Additionally, the x-org-id cookie was being written client-side without the Secure flag on some code paths, weakening its integrity over non-HTTPS connections.
Technical Details
1. orgId Resolved from Client-Supplied Cookie/Header
The tRPC context (src/lib/trpc/trpc.ts) reads orgId directly from the incoming x-org-id cookie or HTTP header:
// Simplified illustration of the vulnerable pattern
const orgId = req.cookies['x-org-id'] ?? req.headers['x-org-id'];
ctx.orgId = orgId; // fully client-controlled
Because this value is set by the client, it cannot be trusted as a canonical authority for which organisation the session belongs to.

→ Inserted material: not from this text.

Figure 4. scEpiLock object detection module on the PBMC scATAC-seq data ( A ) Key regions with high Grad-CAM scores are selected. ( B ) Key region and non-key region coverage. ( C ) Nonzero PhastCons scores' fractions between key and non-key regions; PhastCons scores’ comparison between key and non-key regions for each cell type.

2. input.orgId Override in orgProcedure
orgProcedure — the tRPC middleware responsible for verifying organisation membership — also accepted input.orgId and used it to override the context-level orgId:
// Simplified illustration of the vulnerable override pattern
const resolvedOrgId = input.orgId ?? ctx.orgId;
await verifyMembership(userId, resolvedOrgId);
The membership check ran against the overridden value. Since input.orgId is entirely user-controlled, a user who is a legitimate member of at least one organisation could supply any arbitrary orgId through the procedure input and have it accepted.

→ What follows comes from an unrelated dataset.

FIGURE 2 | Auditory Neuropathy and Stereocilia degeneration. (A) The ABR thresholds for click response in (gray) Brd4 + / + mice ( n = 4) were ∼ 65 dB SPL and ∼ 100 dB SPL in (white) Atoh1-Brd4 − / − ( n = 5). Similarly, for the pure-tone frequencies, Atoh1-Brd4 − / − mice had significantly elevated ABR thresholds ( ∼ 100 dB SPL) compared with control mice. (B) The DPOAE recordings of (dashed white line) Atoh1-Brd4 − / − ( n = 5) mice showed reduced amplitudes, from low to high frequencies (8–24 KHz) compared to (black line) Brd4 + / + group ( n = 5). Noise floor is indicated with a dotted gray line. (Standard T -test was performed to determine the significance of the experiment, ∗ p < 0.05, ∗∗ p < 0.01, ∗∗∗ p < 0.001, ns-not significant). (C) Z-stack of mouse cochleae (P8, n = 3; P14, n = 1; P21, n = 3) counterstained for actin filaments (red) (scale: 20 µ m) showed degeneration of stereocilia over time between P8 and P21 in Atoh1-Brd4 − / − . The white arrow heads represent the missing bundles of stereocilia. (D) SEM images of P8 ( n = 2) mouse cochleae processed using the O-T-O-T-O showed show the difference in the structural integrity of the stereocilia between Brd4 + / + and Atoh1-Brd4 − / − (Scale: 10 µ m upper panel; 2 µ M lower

3. Secure Flag Missing on Client-Side Cookie Assignment
In src/app/onboarding/page.tsx, the x-org-id cookie was set via document.cookie on the client:
// Vulnerable client-side cookie write (no Secure flag)
document.cookie = `x-org-id=${orgId}; path=/`;
Without the Secure attribute, this cookie can be transmitted over unencrypted HTTP connections, where it is visible to network observers.
Impact
- A authenticated user who belongs to any organisation in the system could potentially read or write data belonging to other organisations by supplying a different
orgIdvia procedure inputs. - On deployments not enforcing HTTPS end-to-end, the
x-org-idcookie value could be intercepted in transit.
Remediation
Required Changes
src/lib/trpc/trpc.ts
- Remove the
input.orgIdoverride. TheorgIdused for authorisation must come solely from the server-resolved context — never from procedure input fields. - Derive
orgIdfrom a server-setHttpOnlycookie only. The context should reject anyorgIdthat did not originate from a cookie written by the server.
// Recommended pattern
// orgId is read ONLY from a server-set HttpOnly cookie — never from input
const resolvedOrgId = ctx.orgId; // set server-side, not overridable
await verifyMembership(userId, resolvedOrgId);
Cookie Attributes
The x-org-id cookie must be set server-side (e.g. in a Next.js API route or middleware) with the following attributes:
Set-Cookie: x-org-id=<value>; Path=/; HttpOnly; Secure; SameSite=Lax
| Attribute | Purpose |
|---|---|
HttpOnly | Prevents JavaScript (document.cookie) from reading the value, mitigating XSS-based theft |
Secure | Ensures the cookie is only transmitted over HTTPS |
SameSite=Lax | Reduces cross-site request forgery risk |
src/app/onboarding/page.tsx
Remove the document.cookie assignment for x-org-id. Replace it with a server-side API call (e.g. a POST to a Next.js route handler) that sets the cookie via a Set-Cookie response header with the attributes above.
Action Required for Self-Hosted Deployments
- Upgrade to v1.0.41 or later.
- Ensure all application traffic is served exclusively over HTTPS so that
Securecookie attributes are enforced. - Review any custom tRPC procedures for patterns where
input.*values are used to resolve the active organisation — these must be removed. - Audit
document.cookieusage across the front-end codebase and replace any security-sensitive cookie writes with server-sideSet-Cookieheaders.